Pensar sobre o significado de Chavez para seu povo e para a América Latina passa por uma discussão de valores, que invariavelmente retrata as premissas dos comentadores(as) sobre a relevância e importância desses dois grupos específicos de valores. Não vou entrar agora no mérito dos números sociais contraditórios da Venezuela de Chavez pois simplesmente acho que algumas estatísticas são de baixíssimo grau de confiabilidade. O importante é que as análises e reflexões sobre a morte de Chavez vão refletir um balanço desses valores que são fundamentais não somente para a organização social de onde vivemos mas também em termos das nossas vidas cotidianas.

Os libertários e liberais vão classificá-lo como um tirano, e vão celebrar sua morte. Os marxistas vão chorar a perda de um grande líder e vão prestar suas homenagens. Dentro desses extremos, cada um de nós vai sentir mais ou menos sobre sua morte de acordo com a importância desses valores nas nossas vidas. E como eles são fundamentais, é normal que algumas dessas reações possam ser viscerais. Independente das contradições dos discursos e das práticas de Chavez é muito interessante observar as reações das pessoas a sua morte. Nossos comentários devem dizer muito mais sobre quem somos do que sobre Chavez.

O socialismo do século XXI de Chavez não foi tão dramático quanto o socialismo do século XX. Mesmo seus críticos mais ferrenhos não ousariam compará-lo com Stalin ou com Mao. Talvez não fosse nem mesmo socialismo, mas apenas um regime populista, de uma figura forte de governo com políticas paternalistas que violavam liberdades básicas de seus compatriotas. Mas nada parecido, repito, do que se viu no século XX. Nada parecido também com que governos militares fizeram na América Latina durante suas ditaduras. O que acontecia é que a liberdade era um valor menor para Chavez.

A ideologia da igualdade dominava o discurso de Chavez. Não necessariamente dominava sua prática. Não houve uma melhoria harmônica dos indicadores sociais da Venezuela durante seu governo. É inegável contudo que o regime conservador que dominava a política na Venezuela pré-Chavez era muito bom para suas elites, com pouquíssima preocupação com as pessoas oprimidas. É aí que Chavez ganhou grande popularidade, ao trazer, mesmo que de modo populista, essa inclusão da pobreza como objeto político.
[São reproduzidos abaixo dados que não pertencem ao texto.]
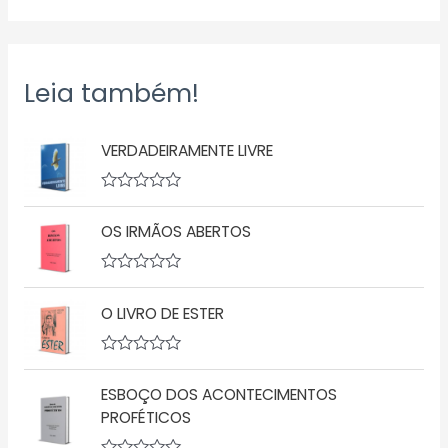
Leia também!
VERDADEIRAMENTE LIVRE
A
v
OS IRMÃOS ABERTOS
a
l
i
a
A
ç
v
ã
O LIVRO DE ESTER
a
o
l
0
i
d
a
A
e
ç
v
5
ã
ESBOÇO DOS ACONTECIMENTOS
a
o
l
PROFÉTICOS
0
i
d
a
Chavez recuperou, no discurso, e parcialmente na sua prática essa preocupação com o básico na sociedade esbanjando, no entanto, parte do dinheiro do petróleo venezuelano em benesses por todo o mundo para aumentar a sua área de influência política.
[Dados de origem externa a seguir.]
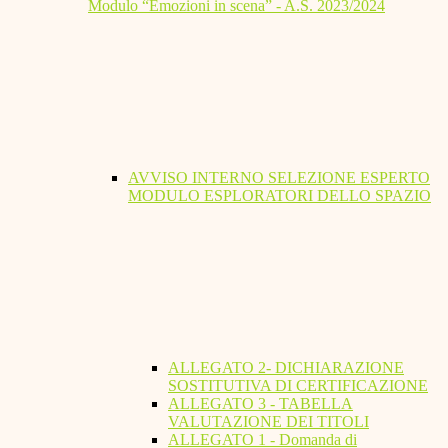
Modulo “Emozioni in scena” - A.S. 2023/2024
AVVISO INTERNO SELEZIONE ESPERTO
MODULO ESPLORATORI DELLO SPAZIO
ALLEGATO 2- DICHIARAZIONE
SOSTITUTIVA DI CERTIFICAZIONE
ALLEGATO 3 - TABELLA
VALUTAZIONE DEI TITOLI
ALLEGATO 1 - Domanda di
Mais aqui vai a lição que a morte de Chavez nos deixa: pensar sobre a liberdade como valor supremo sem nos preocuparmos com a fundamentação equalitária que ela demanda é pensar tão toscamente quanto a preocupação com uma igualdade empobrecedora onde as pessoas não tem respeitados seus direitos humanos e liberdades individuais. As duas contas são contas pela metade. Não pode haver 'trade-off' entre uma base de igualdade na sociedade e a liberdade, as duas são necessárias para sociedades que possamos chamar de humanas.